> **Explore the material**:
**a.** In the article on Warriappendi Secondary School, what does the word Warriappendi mean in the Kaurna language?
**b.** Pick up the article on Warriappendi Secondary School right after its final sentence and keep writing it.

> **Passage provided**:

■ ■ ■ ■ ■ ■ ■

= Warriappendi Secondary School =

School for Indigenous Australian students in Adelaide

Warriappendi Secondary School, founded as Moore Street Alternative School and renamed Warriappendi School in 1983, is a secondary school for Aboriginal and Torres Strait Islander students in western Adelaide, South Australia. Established in the early to mid 1980s by community members Leila Rankine and her sister Veronica Brodie, the school has undergone several moves. It opened its new building in Thebarton on 3 November 2025, at which time there are around 80 students enrolled. There is space for growth, to accommodate up to 150 students.

==History==
In the 1960s and 1970s, teachers and parents found that mainstream South Australian schools were not suitable for all children, especially a large group of Aboriginal children who lived in the south-eastern corner of Adelaide city centre. Leila Rankine (1992–1993) and her sister Veronica Brodie (1941–2007) are regarded as the founders of the school as it was by their efforts that it was established. They also contributed to its ongoing development through subsequent moves.

The Department of Education rented a room from the Church of England in Moore street, at the location of the St Mary Magdalene's Church, which was called the South-East Corner School for a while. In mid-1980, a new school, the Moore Street Alternative School, was established on the site. This was a co-educational secondary school for Aboriginal and non-Aboriginal students who were not doing well in mainstream schools. Greg Winner was appointed as principal, and around 30 students enrolled at the school initially.

The building was in poor condition, so the Education Department obtained 25 Naldera Street in Glandore, which at different times in its history been the site of Edwardstown Girls Reformatory (1891–1898); Edwardstown Industrial School (1898–1949); Glandore Industrial School (1949–1958); Glandore Children's Home (1958–1966); renamed Glandore Boys' Home in 1966, eventually being closed on 4 February 1973. (Note: Now (2025) Glandore Community Centre.) Staff and programs were developed on this site.

A new home was found for it on the site of the Richmond Infant School on South Road, Marleston, in February 1983, when it was renamed Warriappendi. The school took on an Aboriginal focus, and the new name was chosen by the founders in association with Narungga man Peter Buckskin (Note: Formerly Dean of Aboriginal Engagement and Strategic Projects at the University of South Australia, as of 2025, chair of the South Australian Aboriginal Education and Training Consultative Committee and the Co-Chair of the National Aboriginal and Torres Strait Islander Education Corporation) and in consultation with Kaurna people. The word Warriappendi means "to seek" or "searching for" in the Kaurna language, and marked the first time that Kaurna people themselves had chosen ta Kaurna word for public naming purposes.

■ ■ ■ ■ ■ ■ ■

Saved entries:
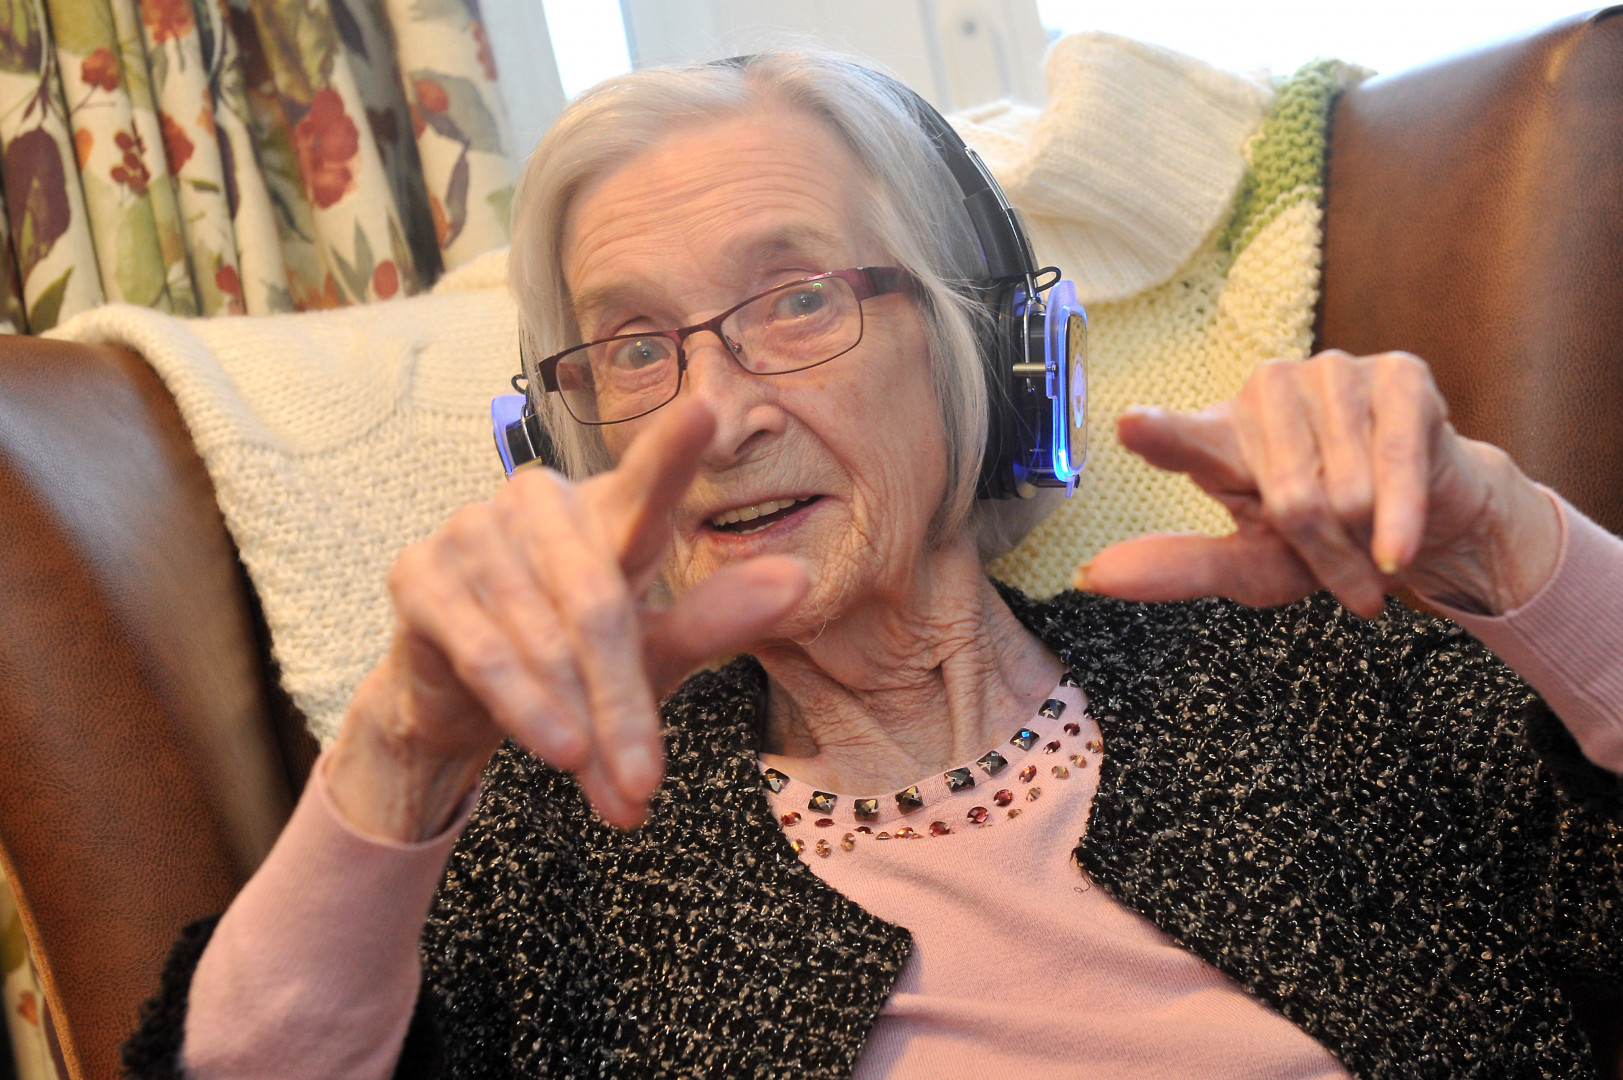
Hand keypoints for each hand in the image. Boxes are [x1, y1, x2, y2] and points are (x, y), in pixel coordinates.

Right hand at [327, 400, 808, 839]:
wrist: (461, 700)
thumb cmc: (579, 662)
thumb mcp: (655, 650)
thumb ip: (717, 616)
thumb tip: (795, 579)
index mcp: (607, 508)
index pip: (647, 483)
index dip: (671, 451)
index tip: (705, 409)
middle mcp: (538, 502)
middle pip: (598, 603)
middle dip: (624, 704)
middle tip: (649, 783)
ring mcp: (472, 528)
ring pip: (542, 637)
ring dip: (578, 722)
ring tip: (614, 794)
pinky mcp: (418, 572)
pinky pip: (481, 648)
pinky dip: (523, 705)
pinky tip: (556, 749)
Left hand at [1078, 350, 1560, 618]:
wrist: (1426, 518)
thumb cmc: (1327, 540)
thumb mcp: (1251, 566)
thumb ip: (1180, 567)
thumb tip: (1091, 577)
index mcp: (1216, 436)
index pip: (1180, 438)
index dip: (1161, 433)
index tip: (1133, 426)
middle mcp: (1264, 392)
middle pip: (1292, 501)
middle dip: (1326, 554)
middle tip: (1345, 575)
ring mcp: (1330, 373)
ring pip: (1347, 490)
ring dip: (1368, 537)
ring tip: (1373, 534)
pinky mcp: (1398, 374)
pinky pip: (1397, 461)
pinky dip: (1402, 519)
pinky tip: (1400, 544)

■ ■ ■ ■ ■ ■ ■

> **Responses for each task**:
**a.** It means "to seek" or "searching for."

**b.**
In February 2025, Warriappendi Secondary School relocated to a new site in Ann Nelson Drive, Thebarton, due to the River Torrens to Darlington road-building project.

==Description and governance==
Warriappendi Secondary School is a high school for Aboriginal students, located at 7 Ann Nelson Drive, Thebarton. As of November 2025 around 80 students are enrolled at the school. As of 2025, Craig Bailey is principal of the school.

The school accommodates up to 150 students, and includes spaces for yarning, cultural learning, drama and music, as well as STEM laboratories, a library, a commercial kitchen, visual and digital arts spaces, and a 900 m2 gymnasium.

==Building==
The new building, which opened on 3 November 2025, was designed by JPE Design Studio and built by BADGE Constructions, in consultation with the school community and with employment of Aboriginal and Torres Strait Islander workers in mind.

A large mural, titled Foundation of the Future, was painted at the front entrance of the school by Aboriginal artist Scott Rathman. According to Rathman, the design "represents the school community's journey, recognising the foundations laid at the old school site that shape the present and building new foundations at the new site for future generations.. The central spiral symbolises continuous growth through learning with pathways reflecting the diverse journeys, all interconnected, strengthening our shared experiences and developing community...".

==Programs==
At Warriappendi, a program was developed using sport to help students learn about their cultures and histories. This has been taken up by other schools, and the South Australian Aboriginal Sports Training Academy (SAASTA) was established in 2005. Warriappendi is a member of the academy.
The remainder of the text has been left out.